How does Elemental define frontline communities?
We define frontline communities as groups that “experience continuing injustice — including people of color, immigrants, people with lower incomes, those in rural areas and indigenous people — [and] face a legacy of systemic, largely racialized, inequity that influences their living and working places, the quality of their air and water and their economic opportunities.” (Climate Justice Working Group)

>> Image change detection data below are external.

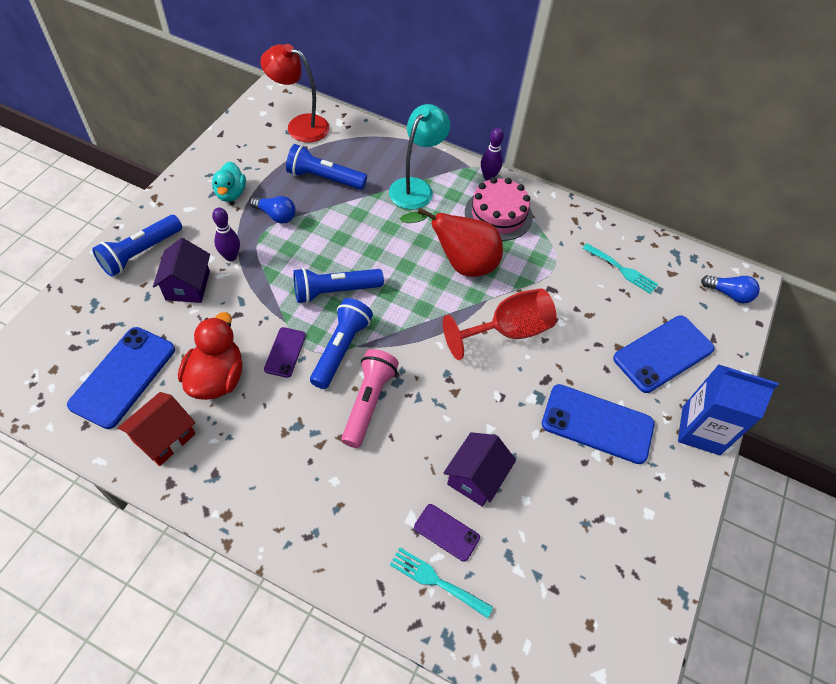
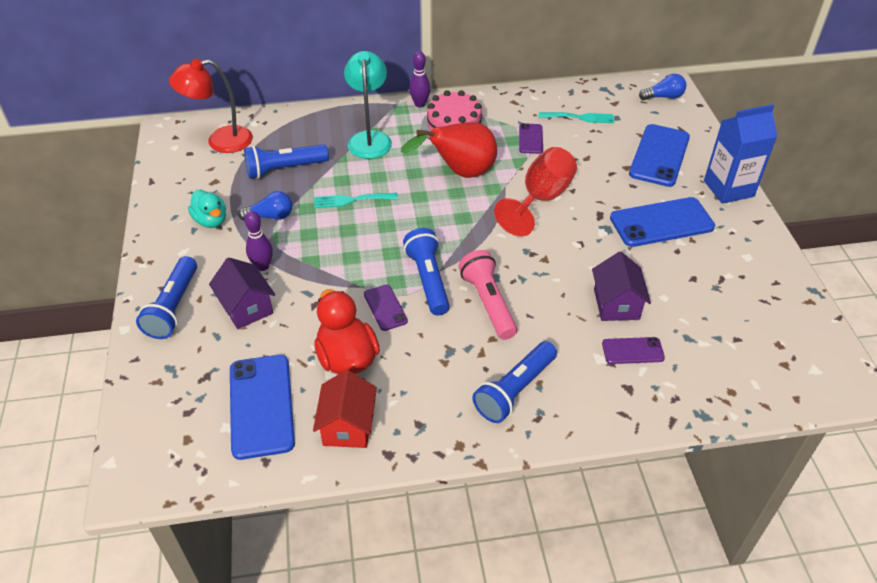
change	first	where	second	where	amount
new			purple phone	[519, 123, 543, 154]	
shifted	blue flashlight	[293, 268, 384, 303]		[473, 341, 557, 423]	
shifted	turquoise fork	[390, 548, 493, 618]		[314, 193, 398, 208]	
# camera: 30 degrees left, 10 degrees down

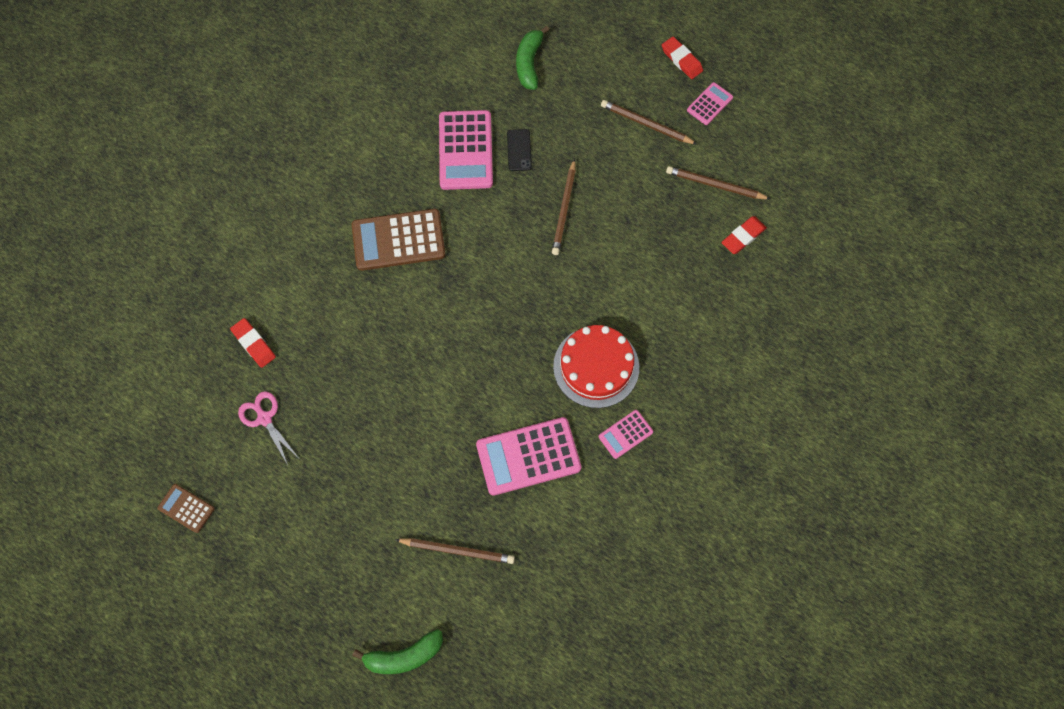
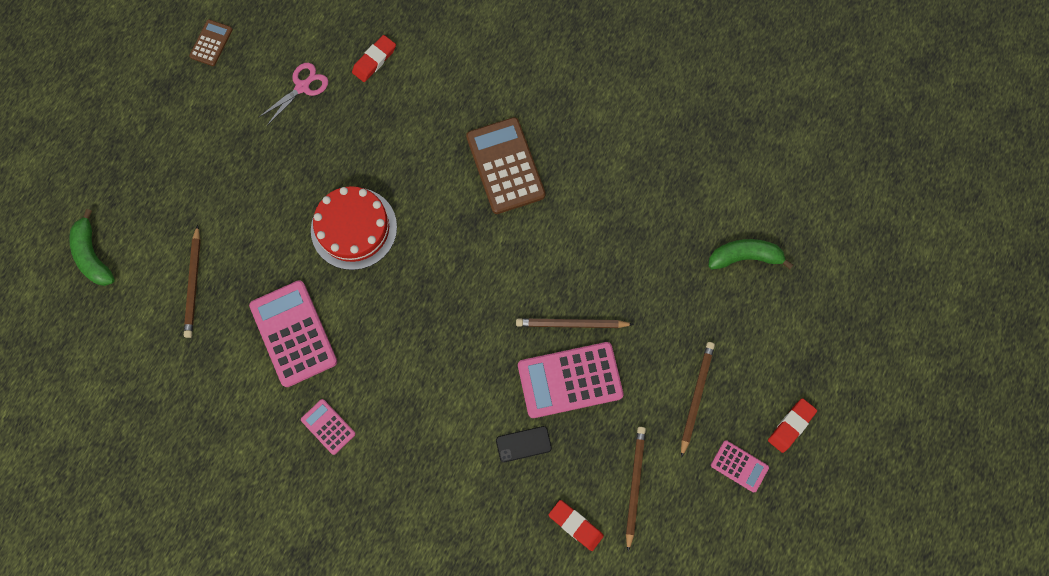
change	first	where	second	where	amount
shifted	pink calculator	[439, 110, 493, 190]		[518, 342, 624, 418]	
shifted	black phone	[507, 129, 532, 171]		[496, 426, 552, 463]	
shifted	red cake	[553, 325, 639, 408]		[311, 186, 397, 270]	
# camera: 80 degrees right, 5 degrees up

For projects in the U.S., we encourage companies to reference multiple tools to compare indicators including the Council on Environmental Quality (CEQ) Climate and Economic Justice Screening Tool, CEJST, and the EPA’s Environmental Justice Screening and Mapping Tool, EJScreen. These tools are based on nationally consistent data and an approach that combines environmental and demographic indicators in maps and reports that include burdens across climate change, energy, health, housing, legacy pollution, transportation, water, wastewater and workforce development. These maps help compare selected census tract locations to the rest of the state, region or nation.
Elemental’s work has been motivated by our experiences in Hawaiʻi where proximity to resources and significant exposure to climate risks impact the island communities. These impacts are particularly acute for Native Hawaiian and Pacific Islander populations, whose communities are often not seen as priority areas for infrastructure investments. In Resolution 20-206, the city and county of Honolulu have defined frontline communities and committed to equity and justice to the realization of equitable outcomes. The Resilient Oahu program has identified the Social Vulnerability Index and ALICE Report findings as helpful tools to identify frontline communities and advance equity (more on each tool here).
One tool we use to identify the communities in California on the front lines of climate change is the CalEnviroScreen 4.0 (CES). CES is a mapping tool that, while not perfect, identifies “disadvantaged communities” with both pollution burden and vulnerability to the effects of pollution. Areas identified in yellow, orange and red by the October 2022 CalEnviroScreen map reflect high levels of pollution across multiple indicators (socioeconomic, environmental and health).
We expect companies working or looking to work in countries outside of the U.S. to adapt Elemental’s frameworks for approaching projects and research, explore and seek local feedback on the appropriate definitions and tools for the geography they aim to deploy in.
Where does Elemental deploy projects?
While projects can be deployed in any geographic market, each year the majority of projects are based in the U.S.